Automating Client Model Updates with AI
TL;DR/Intro
When backend engineers change how data is structured, client app engineers (iOS, Android, Web) usually spend hours updating boring boilerplate code just so the app can understand that data.
In this demo:
- A backend PR is merged.
- AI detects the model change.
- A new PR is automatically raised for the client app with the updated decoding logic.
This saves developers hours of repetitive work, boosts productivity, and lets them focus on building features, not boilerplate.
How Much Time Does This Save? Lets Run Some Numbers
Manual updates take time:
- iOS Codable update → ~15 minutes per field
- Android Kotlin data class update → ~15 minutes per field
- Web TypeScript interface update → ~10–15 minutes per field
On average, ~15 minutes per field per client.
Example Savings
- 1 field → 45 minutes saved across 3 clients
- 5 fields → ~3.75 hours saved
- 10 fields → ~7.5 hours saved
Real-World Impact
If your backend team merges 2 PRs per sprint that each touch 5 fields:
- 3.75 hours × 2 = 7.5 developer hours saved per sprint
That’s nearly a full work day of productivity gained every sprint, just by eliminating boilerplate updates.

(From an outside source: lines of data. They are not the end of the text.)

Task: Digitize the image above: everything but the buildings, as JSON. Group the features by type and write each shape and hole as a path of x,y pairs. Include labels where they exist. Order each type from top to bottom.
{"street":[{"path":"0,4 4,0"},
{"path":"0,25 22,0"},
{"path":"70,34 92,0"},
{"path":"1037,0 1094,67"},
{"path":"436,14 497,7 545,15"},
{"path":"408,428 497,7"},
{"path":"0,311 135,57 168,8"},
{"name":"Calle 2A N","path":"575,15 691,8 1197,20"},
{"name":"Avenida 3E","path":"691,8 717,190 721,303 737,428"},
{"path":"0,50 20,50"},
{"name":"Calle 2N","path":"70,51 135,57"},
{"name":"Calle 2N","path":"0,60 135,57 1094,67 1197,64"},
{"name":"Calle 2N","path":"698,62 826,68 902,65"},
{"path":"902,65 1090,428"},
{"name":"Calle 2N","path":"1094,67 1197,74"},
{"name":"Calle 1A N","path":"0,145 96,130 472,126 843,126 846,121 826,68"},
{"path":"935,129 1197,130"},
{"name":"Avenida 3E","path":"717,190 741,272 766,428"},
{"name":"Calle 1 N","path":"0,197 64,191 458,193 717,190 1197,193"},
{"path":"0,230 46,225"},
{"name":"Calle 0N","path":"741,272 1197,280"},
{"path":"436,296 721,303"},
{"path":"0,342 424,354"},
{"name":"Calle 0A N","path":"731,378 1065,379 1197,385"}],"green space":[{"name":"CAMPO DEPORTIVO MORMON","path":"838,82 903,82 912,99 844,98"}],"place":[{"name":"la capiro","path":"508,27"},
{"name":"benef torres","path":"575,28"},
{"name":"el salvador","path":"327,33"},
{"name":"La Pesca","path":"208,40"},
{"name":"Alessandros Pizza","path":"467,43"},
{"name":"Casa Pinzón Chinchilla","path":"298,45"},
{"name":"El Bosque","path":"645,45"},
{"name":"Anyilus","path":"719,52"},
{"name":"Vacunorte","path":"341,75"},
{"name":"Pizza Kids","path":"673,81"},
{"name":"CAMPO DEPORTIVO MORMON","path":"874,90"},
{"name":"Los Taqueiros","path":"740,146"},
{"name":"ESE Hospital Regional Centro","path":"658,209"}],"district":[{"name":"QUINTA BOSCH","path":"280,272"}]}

The Pain: BE–FE Model Sync
Keeping backend (BE) and frontend (FE) models in sync is tedious. Add a new property to a backend model, and suddenly:
- iOS needs Codable structs updated.
- Android needs new Kotlin data classes.
- Web needs updated TypeScript interfaces.
Manually updating these across clients is repetitive, error-prone, and slows teams down.
The Demo in Action
In our setup, a backend PR that changes models automatically triggers a workflow that updates the corresponding client model code and raises a PR.
- BE PR Example: UsersWebApp PR #12
- Auto-Generated Client PR: Sample-App PR #5
Instead of devs writing Codable by hand, the AI handles it. Developers just review, merge, and move on.
Core Snippets That Make the Magic Happen
GitHub Actions Workflow (client_model_update.yml
)
on:
pull_request:
types: [closed]
branches: [main]
jobs:
auto-pr:
if: github.event.pull_request.merged == true
runs-on: ubuntu-latest
steps:
- name: Check if models folder changed
run: |
CHANGED=$(gh api repos/$/pulls/$/files --paginate -q '.[].filename' | grep '^models/' || true)
if [ -z "$CHANGED" ]; then exit 0; fi
Python Script (update_client_model.py
)
from openai import OpenAI
client = OpenAI(api_key=os.environ["OPENAI_API_KEY"])
completion = client.chat.completions.create(
model="gpt-4.1",
messages=[
{"role": "system", "content": "You are an expert Swift developer."},
{"role": "user", "content": f"""
Here is the new backend model:
{be_content}
Here is the current Swift Codable file:
{client_content}
Update the Swift Codable structs so they fully match the backend model.
Preserve formatting. Only output valid Swift code.
"""}
]
)
new_code = completion.choices[0].message.content.strip()
👉 Full code:
Scaling Beyond iOS
While the demo uses iOS Codable as an example, the same process works for:
- Android → auto-update Kotlin data classes.
- Web → auto-update TypeScript interfaces.
Beyond JSON: Other Protocols
This approach isn’t limited to JSON/Codable. With prompt adjustments, the same pipeline can target:
- XML
- ProtoBuf / gRPC
- GraphQL (⚠️ more challenging, but possible with conventions)
The Power of Standardization
The secret sauce? Keep it simple.
- BE and FE models use the same filenames.
- Folder structures are mirrored.
- AI doesn’t need to guess — it just transforms one into the other.
The idea is to keep it F**ing Simple**.
Developer Experience Boost 🚀
- No more manual Codable boilerplate.
- Automatic PRs for iOS, Android, and Web.
- Developers just connect data to UI.
- Faster shipping, fewer bugs, happier teams.
🚀 Call to Action
If you’re maintaining multiple clients, start by mirroring your model file structures. Once standardized, you can plug in automation like this with minimal setup.
Final Thoughts
This demo shows how automation + AI + standardization can transform a dull maintenance task into an invisible background process. Developers get to spend their time on real features, while the pipeline handles the rest.
The result? Less boilerplate, more creativity, and apps that ship faster.